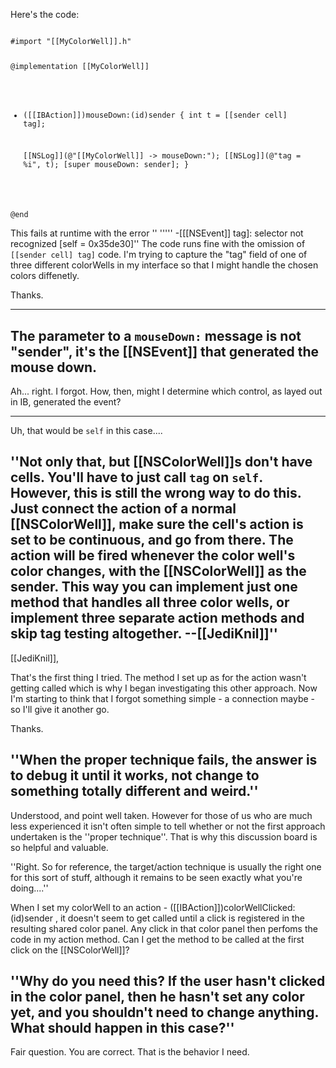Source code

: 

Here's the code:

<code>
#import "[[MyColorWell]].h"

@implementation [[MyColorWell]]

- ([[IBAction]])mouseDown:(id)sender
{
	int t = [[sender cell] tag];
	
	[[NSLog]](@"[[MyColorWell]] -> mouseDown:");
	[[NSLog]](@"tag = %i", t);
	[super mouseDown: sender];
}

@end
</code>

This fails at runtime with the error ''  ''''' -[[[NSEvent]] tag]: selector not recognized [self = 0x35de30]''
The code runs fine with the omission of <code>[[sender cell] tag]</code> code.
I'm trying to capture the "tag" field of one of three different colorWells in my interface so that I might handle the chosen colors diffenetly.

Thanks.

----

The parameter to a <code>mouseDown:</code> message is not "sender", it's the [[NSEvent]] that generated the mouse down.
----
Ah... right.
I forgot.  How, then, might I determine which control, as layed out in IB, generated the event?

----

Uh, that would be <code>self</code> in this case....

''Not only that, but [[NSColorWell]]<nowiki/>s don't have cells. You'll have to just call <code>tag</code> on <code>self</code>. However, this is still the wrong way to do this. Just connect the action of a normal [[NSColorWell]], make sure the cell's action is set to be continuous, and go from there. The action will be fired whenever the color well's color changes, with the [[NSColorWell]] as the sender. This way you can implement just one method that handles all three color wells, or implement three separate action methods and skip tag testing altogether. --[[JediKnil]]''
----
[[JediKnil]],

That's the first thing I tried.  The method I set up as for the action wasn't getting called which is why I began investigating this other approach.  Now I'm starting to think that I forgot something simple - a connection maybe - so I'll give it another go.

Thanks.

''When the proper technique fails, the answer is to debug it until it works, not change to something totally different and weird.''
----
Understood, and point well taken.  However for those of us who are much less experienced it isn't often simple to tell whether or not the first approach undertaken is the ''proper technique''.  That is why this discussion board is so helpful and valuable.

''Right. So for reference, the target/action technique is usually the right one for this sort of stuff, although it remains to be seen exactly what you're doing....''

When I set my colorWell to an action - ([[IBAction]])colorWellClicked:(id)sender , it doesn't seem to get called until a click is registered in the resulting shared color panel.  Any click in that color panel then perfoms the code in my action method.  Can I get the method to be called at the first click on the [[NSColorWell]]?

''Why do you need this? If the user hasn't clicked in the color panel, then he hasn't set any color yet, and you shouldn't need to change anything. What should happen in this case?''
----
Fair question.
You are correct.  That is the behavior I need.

----------

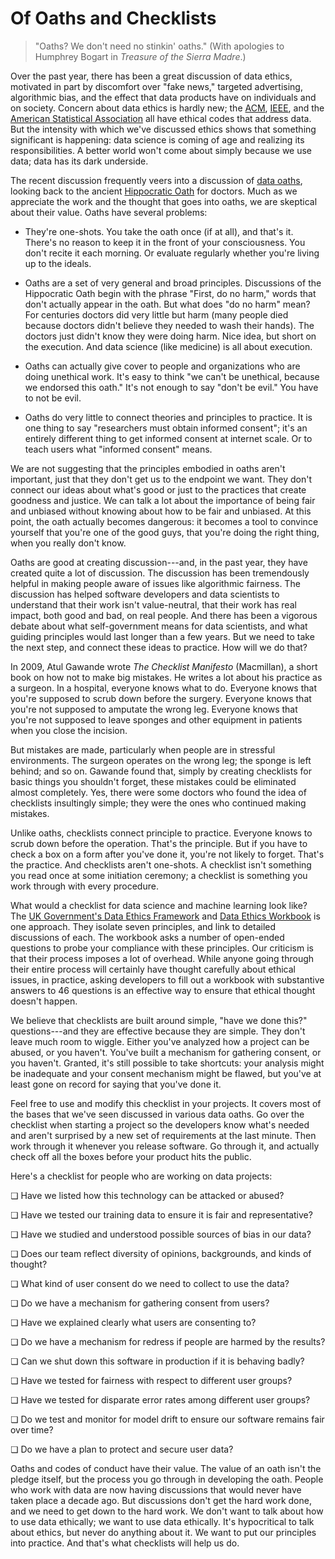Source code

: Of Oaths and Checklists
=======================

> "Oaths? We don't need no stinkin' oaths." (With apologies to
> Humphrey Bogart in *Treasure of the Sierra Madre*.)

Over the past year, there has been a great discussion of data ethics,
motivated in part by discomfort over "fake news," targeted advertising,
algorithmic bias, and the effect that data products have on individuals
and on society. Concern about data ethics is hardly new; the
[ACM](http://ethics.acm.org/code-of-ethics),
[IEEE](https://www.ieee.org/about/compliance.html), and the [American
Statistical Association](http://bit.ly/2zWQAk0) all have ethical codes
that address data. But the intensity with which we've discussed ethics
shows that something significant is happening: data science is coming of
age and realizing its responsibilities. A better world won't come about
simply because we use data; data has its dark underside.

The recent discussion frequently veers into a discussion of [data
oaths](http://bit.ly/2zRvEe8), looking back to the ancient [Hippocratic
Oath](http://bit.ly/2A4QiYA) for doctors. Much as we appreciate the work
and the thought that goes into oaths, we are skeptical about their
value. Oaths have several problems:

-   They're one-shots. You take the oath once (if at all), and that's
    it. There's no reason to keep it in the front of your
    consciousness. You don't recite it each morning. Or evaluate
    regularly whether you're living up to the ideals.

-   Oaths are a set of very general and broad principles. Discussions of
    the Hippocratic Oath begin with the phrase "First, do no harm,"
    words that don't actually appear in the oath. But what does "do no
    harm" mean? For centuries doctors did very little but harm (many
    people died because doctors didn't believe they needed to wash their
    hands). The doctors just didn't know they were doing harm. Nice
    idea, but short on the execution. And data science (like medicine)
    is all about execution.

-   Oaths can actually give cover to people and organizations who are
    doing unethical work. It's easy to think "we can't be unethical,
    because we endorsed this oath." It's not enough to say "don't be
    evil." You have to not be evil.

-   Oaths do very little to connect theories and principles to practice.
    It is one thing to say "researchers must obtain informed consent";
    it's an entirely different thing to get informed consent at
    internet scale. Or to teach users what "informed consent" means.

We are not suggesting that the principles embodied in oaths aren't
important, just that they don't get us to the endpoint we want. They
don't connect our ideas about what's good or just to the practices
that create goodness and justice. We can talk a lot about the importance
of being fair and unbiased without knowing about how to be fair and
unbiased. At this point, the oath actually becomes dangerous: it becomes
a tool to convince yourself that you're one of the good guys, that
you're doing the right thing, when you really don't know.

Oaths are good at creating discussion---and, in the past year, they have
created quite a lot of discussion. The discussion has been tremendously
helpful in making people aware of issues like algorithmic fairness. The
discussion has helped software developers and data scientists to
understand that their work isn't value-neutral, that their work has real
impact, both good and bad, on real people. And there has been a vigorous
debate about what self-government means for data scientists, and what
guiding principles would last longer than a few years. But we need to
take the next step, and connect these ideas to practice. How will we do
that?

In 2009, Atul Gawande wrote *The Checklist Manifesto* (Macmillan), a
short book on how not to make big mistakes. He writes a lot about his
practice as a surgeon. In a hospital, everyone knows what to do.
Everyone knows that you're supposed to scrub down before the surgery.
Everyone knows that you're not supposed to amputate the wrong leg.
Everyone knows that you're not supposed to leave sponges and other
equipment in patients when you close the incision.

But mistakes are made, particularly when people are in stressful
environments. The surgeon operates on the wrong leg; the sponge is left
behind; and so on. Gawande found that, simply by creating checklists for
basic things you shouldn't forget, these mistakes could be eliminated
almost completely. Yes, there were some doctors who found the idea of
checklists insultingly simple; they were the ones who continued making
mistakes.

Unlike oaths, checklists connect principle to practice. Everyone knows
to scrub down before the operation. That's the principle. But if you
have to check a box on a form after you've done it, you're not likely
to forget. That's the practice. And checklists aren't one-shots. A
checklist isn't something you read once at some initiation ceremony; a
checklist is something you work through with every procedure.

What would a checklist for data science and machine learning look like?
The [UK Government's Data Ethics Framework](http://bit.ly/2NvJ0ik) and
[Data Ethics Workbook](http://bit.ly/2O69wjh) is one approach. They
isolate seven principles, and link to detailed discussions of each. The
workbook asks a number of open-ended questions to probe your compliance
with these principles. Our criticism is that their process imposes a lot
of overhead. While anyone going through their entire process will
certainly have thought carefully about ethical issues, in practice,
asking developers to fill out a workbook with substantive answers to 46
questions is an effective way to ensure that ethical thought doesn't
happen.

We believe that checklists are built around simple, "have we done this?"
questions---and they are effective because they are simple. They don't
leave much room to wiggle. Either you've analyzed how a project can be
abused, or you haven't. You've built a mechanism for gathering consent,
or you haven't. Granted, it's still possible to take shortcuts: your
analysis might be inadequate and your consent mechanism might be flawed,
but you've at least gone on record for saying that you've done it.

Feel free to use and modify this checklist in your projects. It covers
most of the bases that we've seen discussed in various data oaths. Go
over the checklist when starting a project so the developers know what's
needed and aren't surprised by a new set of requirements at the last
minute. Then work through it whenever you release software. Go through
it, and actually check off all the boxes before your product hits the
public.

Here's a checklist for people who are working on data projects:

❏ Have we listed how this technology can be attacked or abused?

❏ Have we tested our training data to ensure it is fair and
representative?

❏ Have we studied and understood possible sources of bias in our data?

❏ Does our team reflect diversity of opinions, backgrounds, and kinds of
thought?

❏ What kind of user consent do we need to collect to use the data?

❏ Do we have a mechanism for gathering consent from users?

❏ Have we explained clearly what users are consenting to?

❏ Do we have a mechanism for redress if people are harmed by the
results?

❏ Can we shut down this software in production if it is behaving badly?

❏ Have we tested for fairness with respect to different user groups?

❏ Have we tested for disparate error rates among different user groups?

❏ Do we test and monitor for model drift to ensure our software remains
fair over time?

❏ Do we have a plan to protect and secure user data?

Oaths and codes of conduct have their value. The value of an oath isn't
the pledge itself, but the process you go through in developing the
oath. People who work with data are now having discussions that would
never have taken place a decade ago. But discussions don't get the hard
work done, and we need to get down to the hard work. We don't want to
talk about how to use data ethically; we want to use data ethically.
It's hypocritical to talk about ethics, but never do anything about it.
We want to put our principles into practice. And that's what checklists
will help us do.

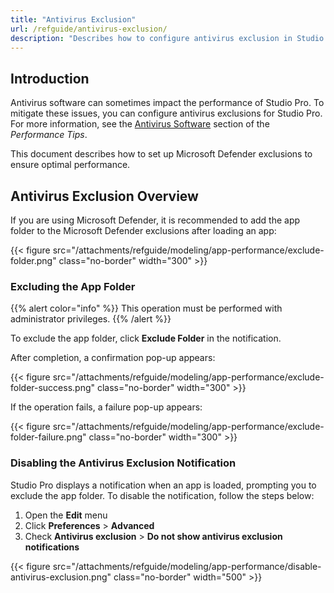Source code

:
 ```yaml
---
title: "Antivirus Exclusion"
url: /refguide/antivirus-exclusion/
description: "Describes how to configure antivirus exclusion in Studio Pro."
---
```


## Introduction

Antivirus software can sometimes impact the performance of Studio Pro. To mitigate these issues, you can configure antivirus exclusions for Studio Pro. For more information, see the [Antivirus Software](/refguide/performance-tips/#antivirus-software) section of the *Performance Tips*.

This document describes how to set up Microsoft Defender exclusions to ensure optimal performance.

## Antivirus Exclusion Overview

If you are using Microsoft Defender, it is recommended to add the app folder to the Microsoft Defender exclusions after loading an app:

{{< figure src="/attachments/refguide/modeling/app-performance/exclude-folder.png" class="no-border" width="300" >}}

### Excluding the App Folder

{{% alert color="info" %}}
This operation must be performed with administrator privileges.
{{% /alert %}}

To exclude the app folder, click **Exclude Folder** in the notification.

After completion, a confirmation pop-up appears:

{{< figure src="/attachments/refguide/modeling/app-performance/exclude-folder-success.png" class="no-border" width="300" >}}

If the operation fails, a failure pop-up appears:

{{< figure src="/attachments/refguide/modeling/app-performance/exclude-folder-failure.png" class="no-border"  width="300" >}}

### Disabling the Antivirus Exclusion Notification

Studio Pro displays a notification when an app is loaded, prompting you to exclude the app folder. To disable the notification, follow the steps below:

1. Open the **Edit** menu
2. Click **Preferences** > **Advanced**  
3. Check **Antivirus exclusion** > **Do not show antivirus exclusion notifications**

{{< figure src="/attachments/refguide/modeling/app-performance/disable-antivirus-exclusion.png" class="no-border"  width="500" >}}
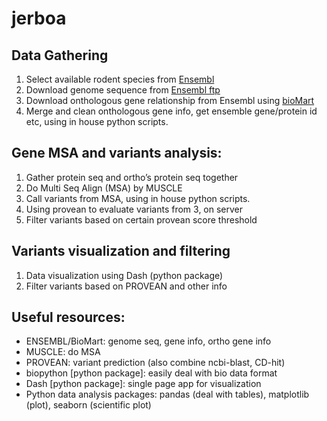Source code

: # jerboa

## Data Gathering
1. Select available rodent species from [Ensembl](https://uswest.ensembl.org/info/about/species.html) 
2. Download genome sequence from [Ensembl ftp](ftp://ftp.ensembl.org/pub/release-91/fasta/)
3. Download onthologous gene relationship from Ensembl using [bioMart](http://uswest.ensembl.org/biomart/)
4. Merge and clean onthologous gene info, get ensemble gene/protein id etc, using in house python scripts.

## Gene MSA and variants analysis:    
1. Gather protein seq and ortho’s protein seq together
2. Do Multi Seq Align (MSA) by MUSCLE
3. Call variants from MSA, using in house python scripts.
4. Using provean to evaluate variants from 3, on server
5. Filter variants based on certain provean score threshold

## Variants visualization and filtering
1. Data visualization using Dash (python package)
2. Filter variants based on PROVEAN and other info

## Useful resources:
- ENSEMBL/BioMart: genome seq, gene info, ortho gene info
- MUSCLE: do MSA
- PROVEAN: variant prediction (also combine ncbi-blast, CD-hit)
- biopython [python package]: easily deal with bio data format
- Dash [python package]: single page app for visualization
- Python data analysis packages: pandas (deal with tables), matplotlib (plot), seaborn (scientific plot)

----------

**Exercise description**
Whenever a line of the listing above holds the word "make", copy that line.

**Written solution**
''Not only that, but [[NSColorWell]]<nowiki/>s don't have cells. You'll have to just call <code>tag</code> on <code>self</code>. However, this is still the wrong way to do this. Just connect the action of a normal [[NSColorWell]], make sure the cell's action is set to be continuous, and go from there. The action will be fired whenever the color well's color changes, with the [[NSColorWell]] as the sender. This way you can implement just one method that handles all three color wells, or implement three separate action methods and skip tag testing altogether. --[[JediKnil]]''
short book on how not to make big mistakes. He writes a lot about his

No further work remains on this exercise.